LG UltraGear OLED 45GX950A multitasking
Writing this article while I pick a movie to watch later

Some quick wins worth noting:
Multitasking heaven: You can write, design, and monitor social feeds all at once without window juggling.
Creative work shines: Photo editing and colour grading benefit massively from OLED accuracy.
Ergonomics done right: That 800R curve reduces head movement and eye strain.

Even the HDR support adds a strange kind of beauty to everyday use. A white document background isn’t just bright, it’s pure, with just enough contrast to make everything feel tangible. It’s the kind of screen that makes you want to organise your desktop folders just because it all looks too nice to leave messy.

Then there’s the practicality of the USB C 90W power delivery. Plug in your laptop, and that’s it, charging, video, audio, all done through one sleek cable. No mess, no adapters, no clutter.

It’s fair to say this monitor turns boring work into a bit of theatre. Even responding to emails starts to feel like you’re manning mission control. You sit down with a coffee, screens curve around you, and suddenly even Outlook feels dramatic. It’s overkill, absolutely, but once you’ve tasted this level of clarity and space, every other monitor feels like a toy.


Verdict – The Endgame Display

So, after weeks of living with the LG UltraGear OLED 45GX950A, here’s the blunt truth, it’s outrageous, unnecessary, and completely magnificent. It’s the final boss of gaming displays. It doesn’t care about practicality or price tags, it exists purely to make you grin like a maniac every time you power it on.

Every part of this screen feels turned up to eleven. The 5K2K resolution makes your desktop look like a window into another dimension. The 165 Hz refresh rate keeps everything smoother than a politician’s promise, while Dual Mode at 330 Hz turns competitive shooters into an exercise in pure reflex. The OLED panel delivers blacks so deep they could hide state secrets, and that 800R curve wraps you in so tight, you’ll swear you can feel the G forces.

Let’s be honest, though, it’s not cheap. And it’s not subtle. You’ll need a desk the size of a dining table and a GPU that could power a small village. But if you’re the kind of person who wants the best, and doesn’t apologise for it, this is the screen you buy. It’s for those who want to see every pixel, every shadow, every flicker of motion in glorious, over engineered perfection.
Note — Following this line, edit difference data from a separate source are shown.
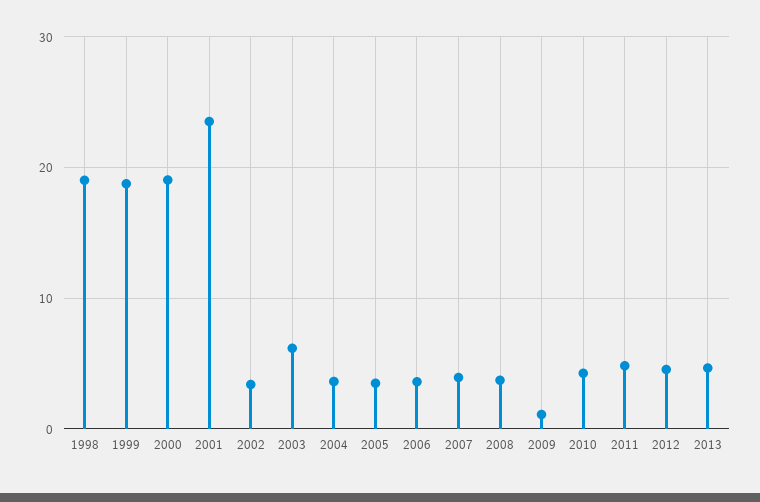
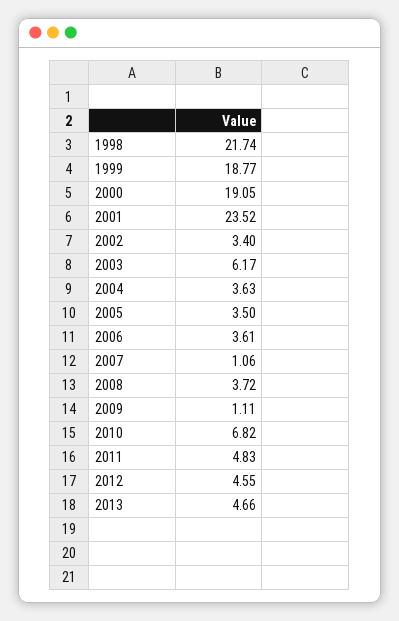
  {
-   "1998": 19,
+   "1998": 21.74,
    "1999": 18.77,
    "2000": 19.05,
    "2001": 23.52,
    "2002": 3.4,
    "2003": 6.17,
    "2004": 3.63,
    "2005": 3.5,
    "2006": 3.61,
-   "2007": 4,
+   "2007": 1.06,
    "2008": 3.72,
    "2009": 1.11,
-   "2010": 4,
+   "2010": 6.82,
    "2011": 4.83,
    "2012": 4.55,
    "2013": 4.66
  }

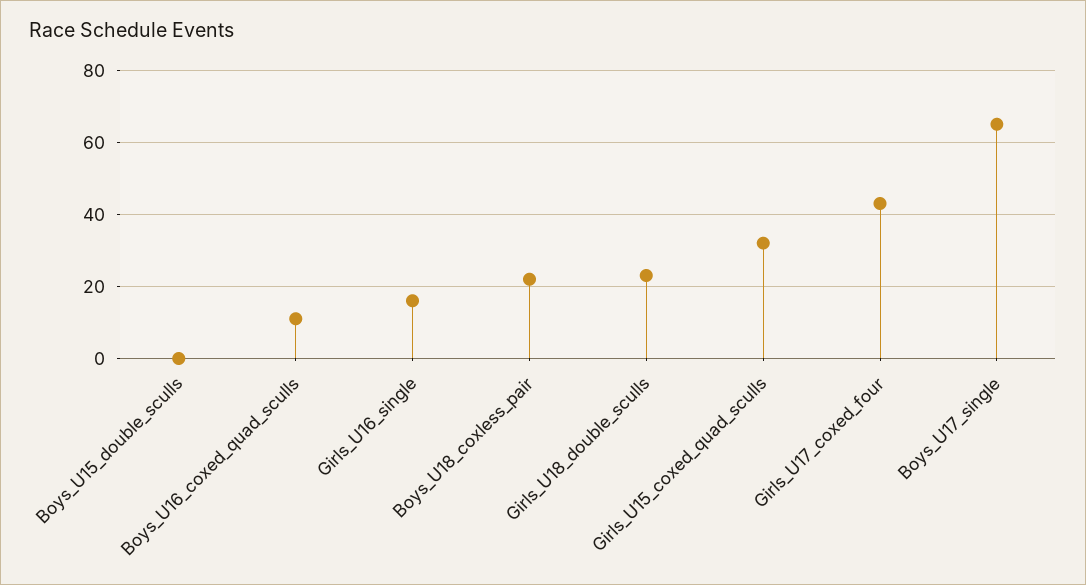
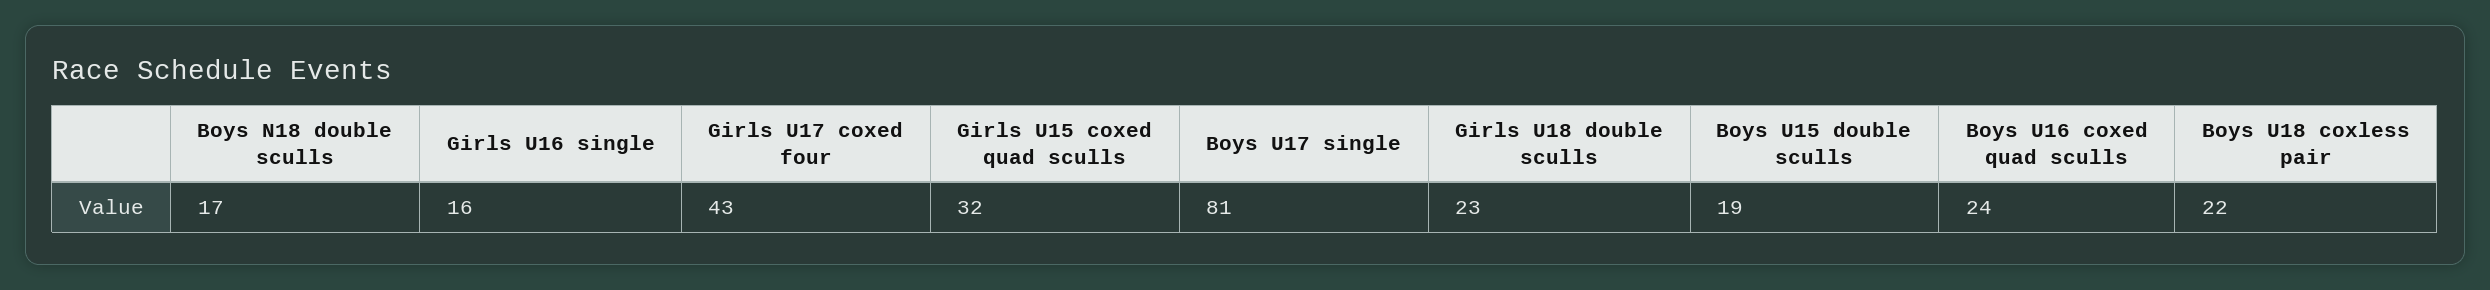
  {
-   "Boys_U15_double_sculls": 0,
+   "Boys_U15_double_sculls": 19,
-   "Boys_U16_coxed_quad_sculls": 10,
+   "Boys_U16_coxed_quad_sculls": 24,
    "Girls_U16_single": 16,
    "Boys_U18_coxless_pair": 22,
    "Girls_U18_double_sculls": 23,
    "Girls_U15_coxed_quad_sculls": 32,
    "Girls_U17_coxed_four": 43,
-   "Boys_U17_single": 65
+   "Boys_U17_single": 81,
+   "Boys N18 double sculls": 17
  }

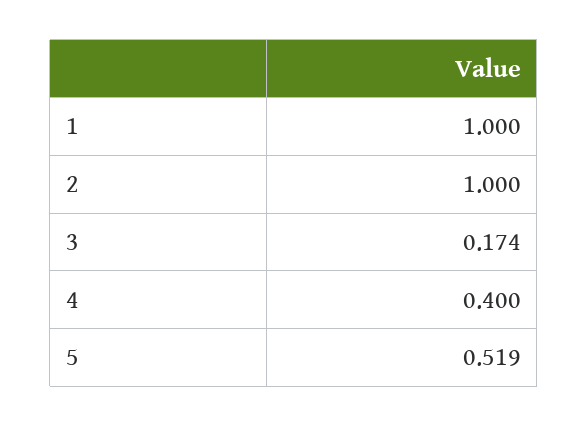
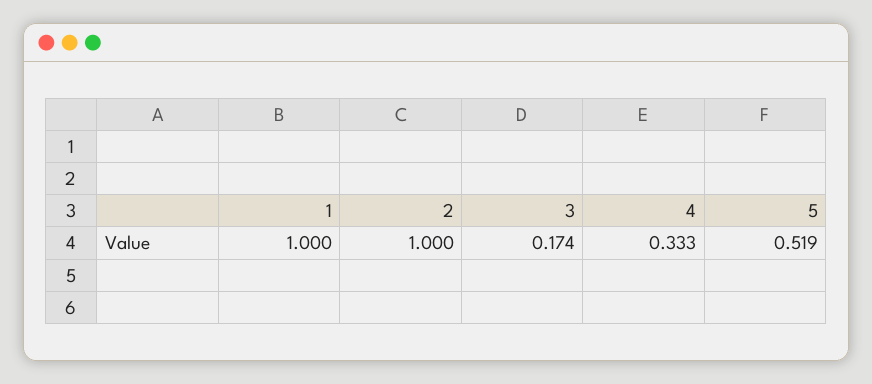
  {
    "1": 1,
    "2": 1,
    "3": 0.174,
-   "4": 0.4,
+   "4": 0.333,
    "5": 0.519
  }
From productivity to gaming to full on cockpit level immersion, the GX950A handles it all without breaking a sweat. It’s not flawless, but it’s so close you’ll forgive it for blocking your speakers and stealing half your desk.


Would We Buy It

Yes. In fact, we’d buy it twice if our accountants would stop crying. The LG UltraGear OLED 45GX950A isn’t just good, it’s absurdly good. It’s one of those rare bits of tech that genuinely changes how you experience games, movies, and even work.
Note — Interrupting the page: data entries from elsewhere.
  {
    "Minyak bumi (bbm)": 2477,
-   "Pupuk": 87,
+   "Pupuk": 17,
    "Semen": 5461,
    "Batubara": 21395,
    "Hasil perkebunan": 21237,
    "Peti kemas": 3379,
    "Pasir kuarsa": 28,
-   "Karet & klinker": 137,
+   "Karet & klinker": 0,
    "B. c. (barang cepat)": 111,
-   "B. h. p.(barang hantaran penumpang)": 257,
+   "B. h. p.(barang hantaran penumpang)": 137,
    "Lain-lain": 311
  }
Sure, it’s pricey, it eats desks for breakfast, and it demands a GPU so powerful it could probably open a wormhole. But when you see that 5K2K OLED panel light up for the first time, every excuse evaporates. You stop thinking about cost and start thinking about which game to completely lose yourself in next.

So yes, we’d buy it. Proudly. Recklessly. Probably while whispering apologies to our bank accounts. Because it’s the one you’ll measure all others against for years.